Chapter 11. Power analysis

This chapter explains what power analysis is and why it is essential to design a study.

In short, low-powered studies cannot be trusted.  This begs the question, how often are studies insufficiently powered?  As we discuss, at least within the biological sciences, it appears that most published studies are underpowered.  We also discuss the fallacy of the argument, “I know my study was underpowered, but my results reveal a large effect size so my results must be important!”.

Power analysis typically aims to design studies with a high probability of obtaining a p < 0.05 when an effect of a given size exists.  Those who have read / watched the Chapter, “Abandon statistical significance” might wonder whether this approach (p < 0.05) remains appropriate.  The answer is, yes, albeit with a different interpretation:  power analysis with a goal to achieve p < 0.05 is equivalent to designing a study to have a high probability of detecting “moderate” or “suggestive” evidence for an effect.  Researchers can use a smaller cutoff p-value (e.g., p < 0.005) to design studies that can provide “strong of substantial evidence” for an effect. 

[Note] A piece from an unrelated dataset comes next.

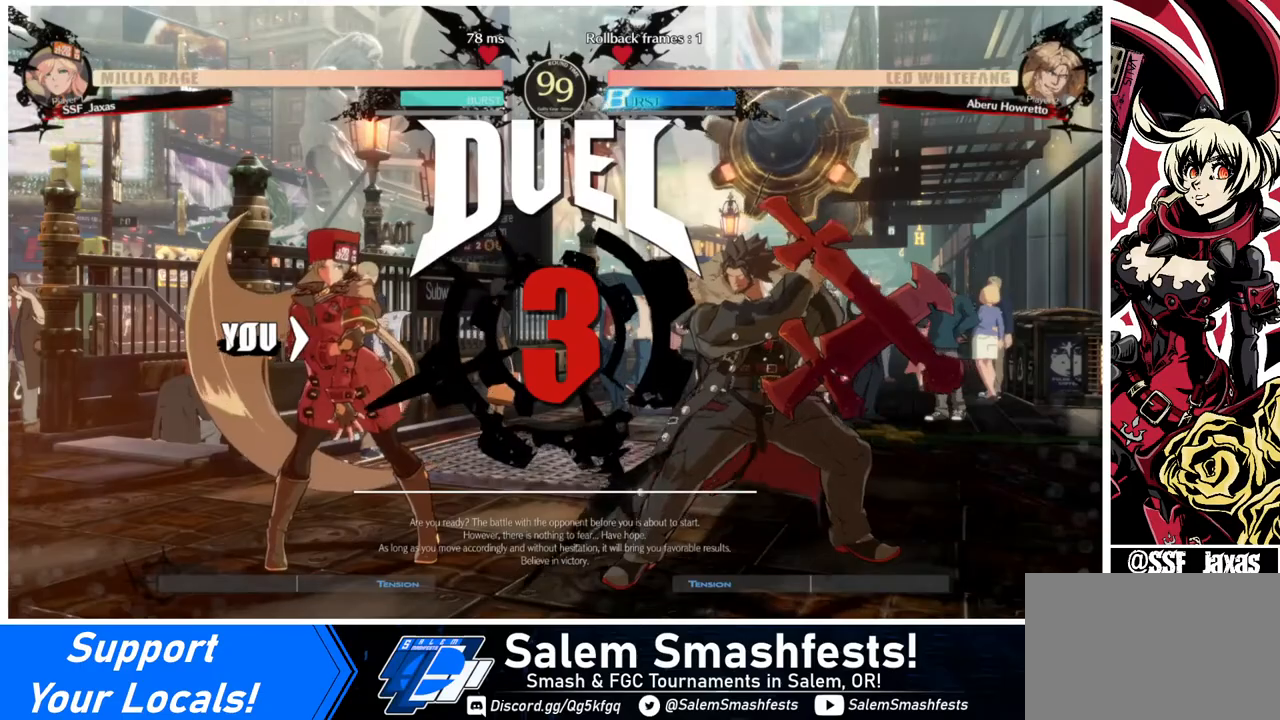
{"buttons": ["DPAD_LEFT"], "events": [[40, "DPAD_DOWN", "up"], [40, "DPAD_LEFT", "up"], [40, "DPAD_RIGHT", "down"], [320, "DPAD_RIGHT", "up"], [400, "DPAD_LEFT", "down"]]}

Power analysis is usually conducted using available software (e.g., G*Power, or the ‘pwr’ library in R).  These approaches are extremely useful and we demonstrate some power analyses using G*Power in this and following chapters.  However, we also follow Colgrave & Ruxton’s (2021; see recommended reading) example of using simulations to conduct power analysis.  While simulations require a bit of extra effort, they also allow you to do things that cannot be done by standard software. 

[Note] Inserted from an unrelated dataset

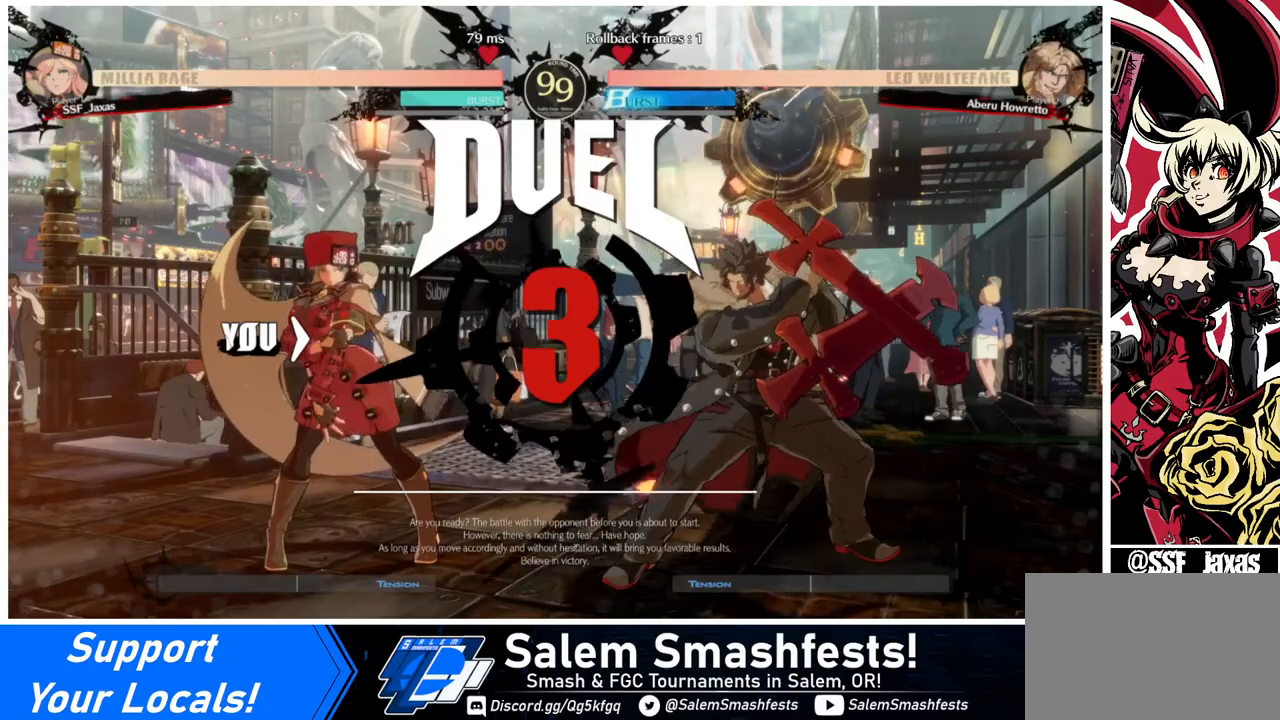
{"buttons": ["DPAD_LEFT"], "events": []}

For example, when using standard software, power analysis for a 1-Factor General Linear Model (and more complex models, too) is based on the p-value for an overall effect of a factor, not on the analyses of post-hoc tests (e.g., Tukey tests). 

Therefore, a power analysis based on standard software can easily lead a researcher to design a study that has high power to detect a factor’s overall effect, but lower power when conducting post-hoc tests.  This may be undesirable, and can be remedied using simulations.  Alternatively, simulations allow a researcher to focus on a goal other than obtaining p < 0.05 when designing their study.  For example, one can design a study with high power to estimate an effect size with a given level of precision. 

This approach has several advantages, discussed in this Chapter.  Finally, a researcher can use simulations to conduct power analysis for any type of analysis, while standard software works for a limited set of analyses.  For example, the Chapter, ‘Mixed effects models’ provides resources to conduct power analysis (via simulations) for such models, while software like G*Power cannot perform power analysis for mixed effects models.

By the time you complete this chapter, we expect you to appreciate the following argument:  an experiment will always yield useful results if it has high power to detect the smallest effect size that is of biological interest.  As will become clear, such experiments have a high probability of detecting an effect if it exists (and in this case, should be easy to publish). 

On the other hand, it is also very interesting when such an experiment fails to detect an effect because the researcher can argue that, if an effect exists, it is likely too small to be of biological interest.  Hence, studies with high power to detect the smallest effect size of biological interest always yield interesting (and likely publishable) results, so long as the hypothesis is interesting and the experiment is well designed, generally.